Source information ::
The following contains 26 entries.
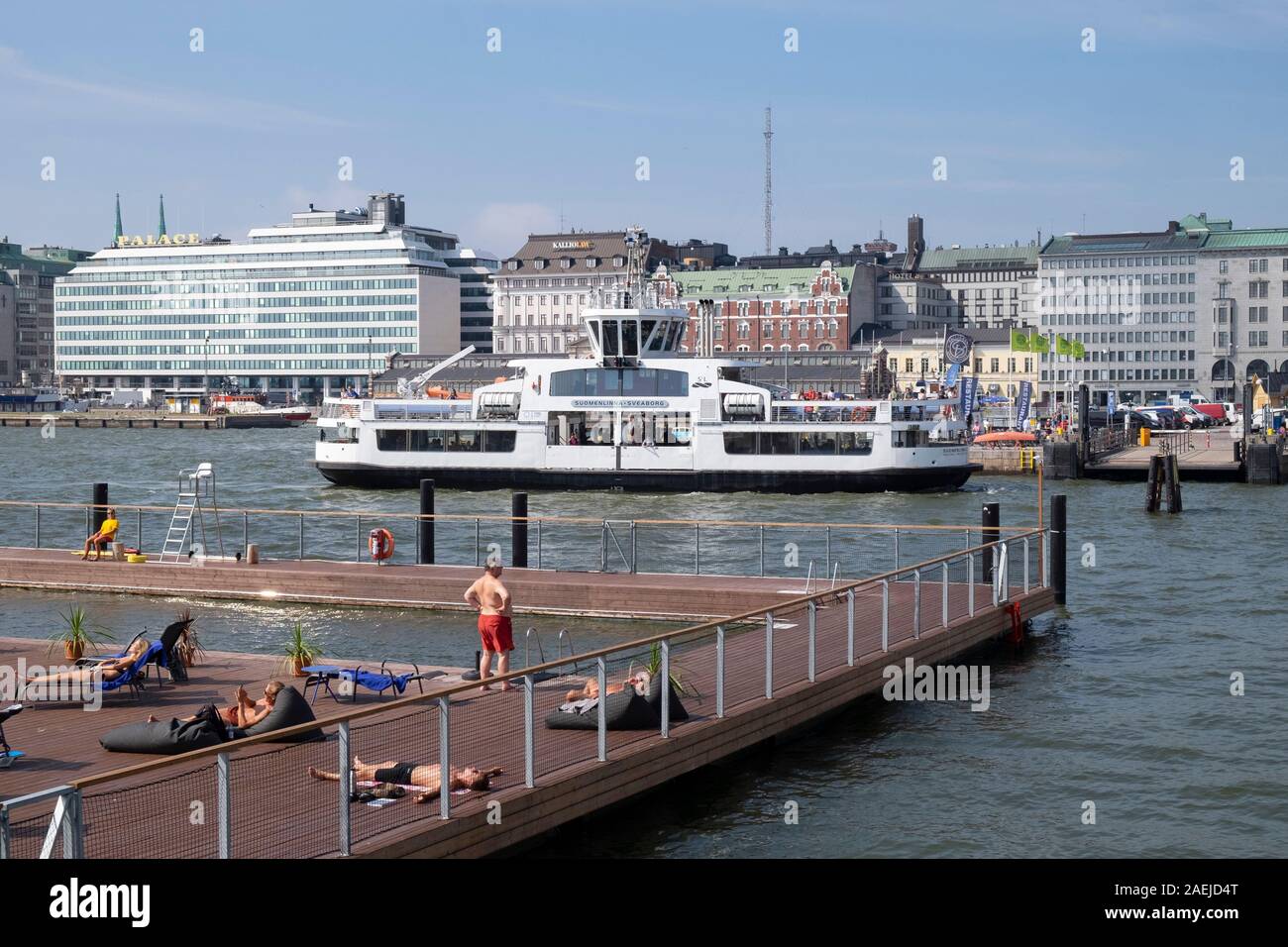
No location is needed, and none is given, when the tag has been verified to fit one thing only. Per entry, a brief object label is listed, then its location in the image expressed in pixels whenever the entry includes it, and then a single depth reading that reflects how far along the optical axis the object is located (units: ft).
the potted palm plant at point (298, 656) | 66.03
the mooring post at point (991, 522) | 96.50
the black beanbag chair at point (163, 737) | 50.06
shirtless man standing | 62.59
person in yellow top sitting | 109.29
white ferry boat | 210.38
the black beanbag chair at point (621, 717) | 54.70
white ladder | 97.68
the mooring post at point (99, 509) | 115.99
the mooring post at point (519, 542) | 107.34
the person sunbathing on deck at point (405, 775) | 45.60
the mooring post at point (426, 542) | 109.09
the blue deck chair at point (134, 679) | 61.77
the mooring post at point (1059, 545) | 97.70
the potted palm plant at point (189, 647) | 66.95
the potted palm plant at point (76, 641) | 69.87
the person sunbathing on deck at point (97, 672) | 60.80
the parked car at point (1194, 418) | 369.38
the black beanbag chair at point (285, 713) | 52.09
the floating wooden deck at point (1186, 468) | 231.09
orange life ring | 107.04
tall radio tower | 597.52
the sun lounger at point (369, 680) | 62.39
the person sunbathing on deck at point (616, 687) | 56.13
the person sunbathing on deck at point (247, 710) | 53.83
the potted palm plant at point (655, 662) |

Work required :: Write out the records once more, exactly as they stand, with no images.

Task answer ::
The following contains 26 entries.
No location is needed, and none is given, when the tag has been verified to fit one thing only. Per entry, a brief object label is listed, then its location in the image expressed in pixels whenever the entry includes it, and then a single depth reading that reflects how far along the optical axis the object is located (units: ft).
the potted palm plant at point (298, 656) | 66.03
the mooring post at point (991, 522) | 96.50
the black beanbag chair at point (163, 737) | 50.06
shirtless man standing | 62.59
person in yellow top sitting | 109.29
white ferry boat | 210.38
the black beanbag chair at point (621, 717) | 54.70
white ladder | 97.68
the mooring post at point (99, 509) | 115.99
the mooring post at point (519, 542) | 107.34
the person sunbathing on deck at point (405, 775) | 45.60
the mooring post at point (426, 542) | 109.09
the blue deck chair at point (134, 679) | 61.77
the mooring post at point (1059, 545) | 97.70
the potted palm plant at point (189, 647) | 66.95
the potted palm plant at point (76, 641) | 69.87
the person sunbathing on deck at point (97, 672) | 60.80
the parked car at point (1194, 418) | 369.38
the black beanbag chair at point (285, 713) | 52.09
the floating wooden deck at point (1186, 468) | 231.09
orange life ring | 107.04
tall radio tower | 597.52
the sun lounger at point (369, 680) | 62.39
the person sunbathing on deck at point (616, 687) | 56.13
the person sunbathing on deck at point (247, 710) | 53.83
the potted palm plant at point (655, 662) |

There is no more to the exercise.